>> Start SOURCE EXCERPT
For backward compatibility with older kernels there is a cascading system that
selects the most appropriate internal plugin for your kernel. (eg. the
+dstat_disk+ plugin falls back to +dstat_disk24+ and +dstat_disk24old+) At this
moment there is no such system for external plugins.

=== External plugins
This basic functionality is easily extended by writing your own plugins
(subclasses of the python Dstat class) which are then inserted at runtime
into Dstat. A set of 'external' modules exist for:

- battery: battery usage
- battery-remain: remaining battery time
- cpufreq: CPU frequency
- dbus: DBUS connections
- disk-tps: disk transactions counters
- disk-util: disk utilization percentage
- dstat: dstat cputime consumption and latency
- dstat-cpu: dstat advanced cpu usage
- dstat-ctxt: dstat context switches
- dstat-mem: dstat advanced memory usage
- fan: Fan speed
- freespace: free space on filesystems
- gpfs: GPFS IO counters
- gpfs-ops: GPFS operations counters
- helloworld: Hello world dispenser
- innodb-buffer: innodb buffer counters
- innodb-io: innodb I/O counters
- innodb-ops: innodb operations counters
- lustre: lustre throughput counters
- memcache-hits: Memcache hit counters
- mysql5-cmds: MySQL communication counters
- mysql5-conn: MySQL connection counters
- mysql5-io: MySQL I/O counters
- mysql5-keys: MySQL keys counters
- mysql-io: MySQL I/O counters
- mysql-ops: MySQL operations counters
- net-mackets: number of packets received and transmitted
- nfs3: NFS3 client counters
- nfs3-ops: NFS3 client operations counters
- nfsd3: NFS3 server counters
- nfsd3-ops: NFS3 server operations counters
- ntp: NTP time counters
- postfix: postfix queue counters
- power: Power usage counters
- proc-count: total number of processes
- qmail: qmail queue sizes
- rpc: RPC client counters
- rpcd: RPC server counters
- sendmail: sendmail queue counters
- snooze: Dstat time delay counters
- squid: squid usage statistics
- thermal: Thermal counters
- top-bio: most expensive block I/O process
- top-bio-adv: most expensive block I/O process (advanced)
>> End SOURCE EXCERPT
>> Start DATA EXTRACT
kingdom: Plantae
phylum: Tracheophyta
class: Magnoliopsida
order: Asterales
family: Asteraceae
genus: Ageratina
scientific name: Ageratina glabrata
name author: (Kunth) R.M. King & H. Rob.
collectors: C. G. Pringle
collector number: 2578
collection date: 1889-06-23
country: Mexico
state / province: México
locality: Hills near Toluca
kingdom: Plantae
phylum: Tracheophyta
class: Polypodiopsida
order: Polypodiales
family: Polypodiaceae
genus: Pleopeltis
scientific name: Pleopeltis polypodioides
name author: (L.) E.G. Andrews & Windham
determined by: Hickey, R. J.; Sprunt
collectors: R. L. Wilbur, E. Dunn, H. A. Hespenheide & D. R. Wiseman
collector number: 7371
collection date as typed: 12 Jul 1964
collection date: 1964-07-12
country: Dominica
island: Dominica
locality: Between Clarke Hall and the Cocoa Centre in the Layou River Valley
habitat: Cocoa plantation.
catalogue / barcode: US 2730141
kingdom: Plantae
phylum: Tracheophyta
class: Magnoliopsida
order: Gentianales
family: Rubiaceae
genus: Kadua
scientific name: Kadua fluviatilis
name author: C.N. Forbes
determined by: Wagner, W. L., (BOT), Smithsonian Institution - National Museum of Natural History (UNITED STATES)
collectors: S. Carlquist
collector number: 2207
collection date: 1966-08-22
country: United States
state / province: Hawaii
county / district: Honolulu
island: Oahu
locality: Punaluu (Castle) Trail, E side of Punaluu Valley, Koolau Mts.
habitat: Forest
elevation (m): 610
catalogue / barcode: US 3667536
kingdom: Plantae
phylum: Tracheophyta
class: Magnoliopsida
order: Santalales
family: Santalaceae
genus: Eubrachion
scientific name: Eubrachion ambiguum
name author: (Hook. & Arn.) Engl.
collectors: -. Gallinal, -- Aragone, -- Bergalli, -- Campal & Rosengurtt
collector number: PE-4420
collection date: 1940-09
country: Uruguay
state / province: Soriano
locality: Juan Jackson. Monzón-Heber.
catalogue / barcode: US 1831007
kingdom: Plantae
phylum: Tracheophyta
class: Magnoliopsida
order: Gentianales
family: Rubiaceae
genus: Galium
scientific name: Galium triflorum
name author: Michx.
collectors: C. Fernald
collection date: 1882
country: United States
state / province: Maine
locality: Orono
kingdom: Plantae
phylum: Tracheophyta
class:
>> End DATA EXTRACT
#### WHAT TO DO
- A) Reproduce word for word the entries from the first line up to and including the line with "island: Dominica".
- B) Pick up the Dstat plugins excerpt where it stops.
These entries are unrelated to the Dstat plugins excerpt.

#### EXPECTED OUTPUTS
- A)
kingdom: Plantae
phylum: Tracheophyta
class: Magnoliopsida
order: Asterales
family: Asteraceae
genus: Ageratina
scientific name: Ageratina glabrata
name author: (Kunth) R.M. King & H. Rob.
collectors: C. G. Pringle
collector number: 2578
collection date: 1889-06-23
country: Mexico
state / province: México
locality: Hills near Toluca
kingdom: Plantae
phylum: Tracheophyta
class: Polypodiopsida
order: Polypodiales
family: Polypodiaceae
genus: Pleopeltis
scientific name: Pleopeltis polypodioides
name author: (L.) E.G. Andrews & Windham
determined by: Hickey, R. J.; Sprunt
collectors: R. L. Wilbur, E. Dunn, H. A. Hespenheide & D. R. Wiseman
collector number: 7371
collection date as typed: 12 Jul 1964
collection date: 1964-07-12
country: Dominica
island: Dominica

- B)
- top-cpu: most expensive cpu process
- top-cpu-adv: most expensive CPU process (advanced)
- top-cputime: process using the most CPU time
- top-cputime-avg: process having the highest average CPU time
- top-int: most frequent interrupt
- top-io: most expensive I/O process
- top-io-adv: most expensive I/O process (advanced)
- top-latency: process with the highest total latency
- top-latency-avg: process with the highest average latency
- top-mem: most expensive memory process
- top-oom: process first shot by OOM killer
- utmp: utmp counters
- vm-memctl: VMware guest memory counters
- vmk-hba: VMware kernel HBA counters
- vmk-int: VMware kernel interrupt counters
- vmk-nic: VMware kernel NIC counters
- vz-cpu: OpenVZ CPU counters
- vz-io: I/O usage per OpenVZ guest
- vz-ubc: OpenVZ user beancounters
- wifi: WIFI quality information

=== Most-wanted plugins
Hoping someone interested reads this document, I added a few plugins that
would be ``very nice'' to have but are currently lacking:

- slab: needs a VM expert to make sense out of the vast amount of data
- xorg: need information on how to get X resources, would be nice
to see evolution of X resources over time
- samba: lacking information to get counters from Samba without
forking smbstatus every second
- snmp: could be useful to relate counters from different systems
in a single Dstat
- topx: display the most expensive X application(s)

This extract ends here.